In a way that is now all too familiar, Slaughter makes this lack of work/life balance the fault of feminism rather than living in a country where we work more hours than anywhere else, there is no subsidized daycare, and class reproduction requires a full time parent to “invest” in the kids so they can have the grades, extracurricular activities, high SAT scores, and other resume requirements to get into a good school and go on to have a good career. For Slaughter, there are few solutions for women other than withdrawal from career commitments. That’s because there is something about mothering that requires putting kids first:
I’ve come to believe that men and women respond quite differently when problems at home force them to recognize that their absence is hurting a child, or at least that their presence would likely help. I do not believe fathers love their children any less than mothers do, but men do seem more likely to choose their job at a cost to their family, while women seem more likely to choose their family at a cost to their job.
Slaughter argues that workplaces should be more flexible, but also that women have to consider leaving their careers for at least some part of their careers (i.e. when they’re kids “need” them). Slaughter sees Michelle Obama as a role model because
She started out with the same résumé as her husband, but has repeatedly made career decisions designed to let her do work she cared about and also be the kind of parent she wanted to be. She moved from a high-powered law firm first to Chicago city government and then to the University of Chicago shortly before her daughters were born, a move that let her work only 10 minutes away from home. She has spoken publicly and often about her initial concerns that her husband’s entry into politics would be bad for their family life, and about her determination to limit her participation in the presidential election campaign to have more time at home. Even as first lady, she has been adamant that she be able to balance her official duties with family time. We should see her as a full-time career woman, but one who is taking a very visible investment interval.
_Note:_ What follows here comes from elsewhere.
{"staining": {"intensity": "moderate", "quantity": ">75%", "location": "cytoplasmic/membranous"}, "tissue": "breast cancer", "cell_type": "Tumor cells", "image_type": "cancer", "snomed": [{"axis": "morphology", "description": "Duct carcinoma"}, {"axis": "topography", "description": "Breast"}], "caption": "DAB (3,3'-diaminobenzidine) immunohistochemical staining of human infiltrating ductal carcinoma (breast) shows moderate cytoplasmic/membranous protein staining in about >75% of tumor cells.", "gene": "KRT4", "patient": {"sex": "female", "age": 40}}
We should celebrate her not only as a wife, mother, and champion of healthy eating, but also as a woman who has had the courage and judgment to invest in her daughters when they need her most.
Slaughter is a victim not of feminism, but of a sort of reinvigorated momism, the belief that mothers must sacrifice themselves and all their needs for the well being of their children or risk raising sociopaths. This neo-momism is sometimes called “helicopter parenting” (although it’s not parents as much as mothers who engage in it) and is linked to the trend among middle and upper class families to produce adult children who are unable to launch independent lives.
Slaughter’s neo-momism, like momism, will not lead to better lives for women or their children. Instead, a real and sustained commitment to feminist principles will.
When I was a young woman I asked Rayna Rapp, a successful professor, feminist, activist, and single mother how she could possibly do and be all these things. I asked her because I wanted to grow up to be just like her. Her answer has always structured my work and my home life. She said:
Oh, I just do everything half-assed.
I wish Slaughter had learned that lesson of feminism — that it is not the job of women to be “perfect” mothers or “perfect” workers, but to be good enough mothers and workers. We must change the structure of work in this country. That part Slaughter gets right. But we must also change what we think of as good mothering from “perfect” to “half assed” because children who are not the center of the universe of family life but rather just one among many moving parts grow up to be adults and that is a very good thing for everyone.